Hi Danny, Jill eats fish all the time. With me it's not the taste, I get stomach cramps etc, once had Lobster and two hours later Jill thought I was having an Heart Attack!!!

Plus it makes your smoker smell [emoji]128514[/emoji][emoji]128514[/emoji][emoji]128514[/emoji]


----------



## kiska95 (Nov 5, 2015)

Hey Danny

Fried fish as you describe is a British staple (our signature dish), being an island and not having deep fat fryers in the old days all fish was lightly covered in seasoned flour and fried on an old wood/ coal range  Have you seen how many fish n chip shops there are in the seaside resorts? On the north east coast Herring was the money fish (smoked to Kippers) but alas no more! 

That's why we have "Fish Fingers" LOL!!!


----------



## kc5tpy (Nov 5, 2015)

Hi Brian.  I have had some fish and chips better than others.  Back in Tx.
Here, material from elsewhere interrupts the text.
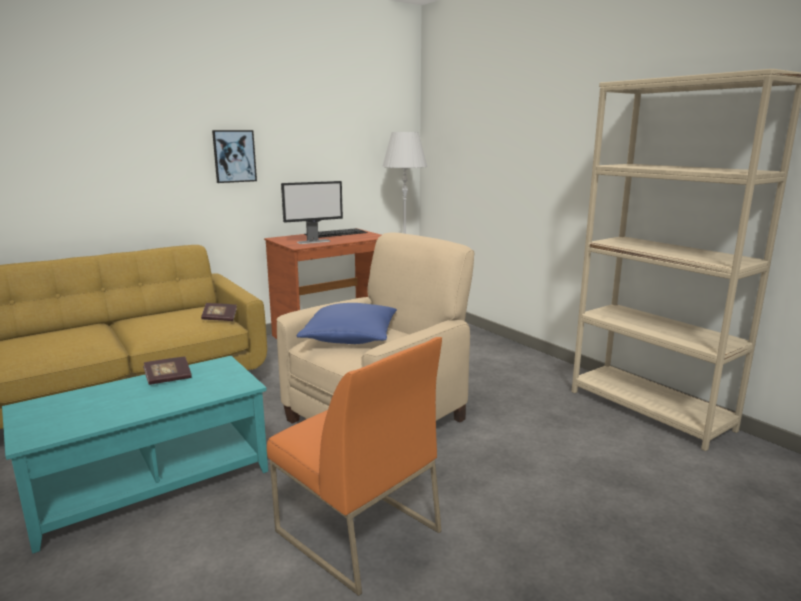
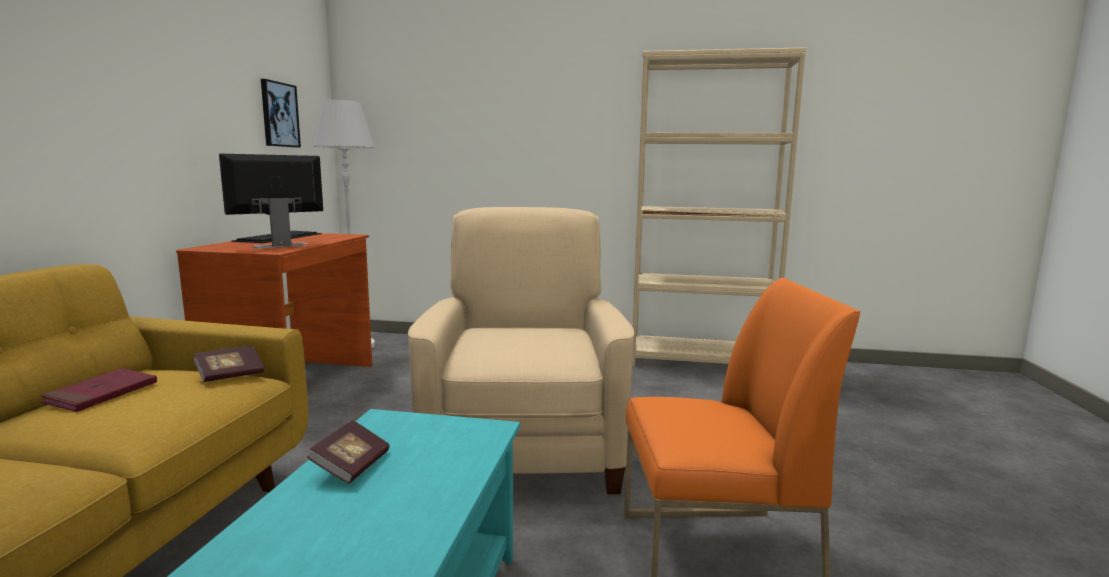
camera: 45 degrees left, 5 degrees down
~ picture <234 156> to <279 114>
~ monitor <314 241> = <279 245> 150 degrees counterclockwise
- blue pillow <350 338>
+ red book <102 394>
Folks use flour, cornmeal ( polenta ) or a combo of the 2.  I still remove the skin and all "discoloured" meat.  If you catch a catfish over about 10-12 lbs. it's about the only way to eat it.  They usually have too much fat on them for my tastes.

Yes Steve.  It does make your smoker smell; AND the house when you fry it.  Keep Smokin!

Danny


----------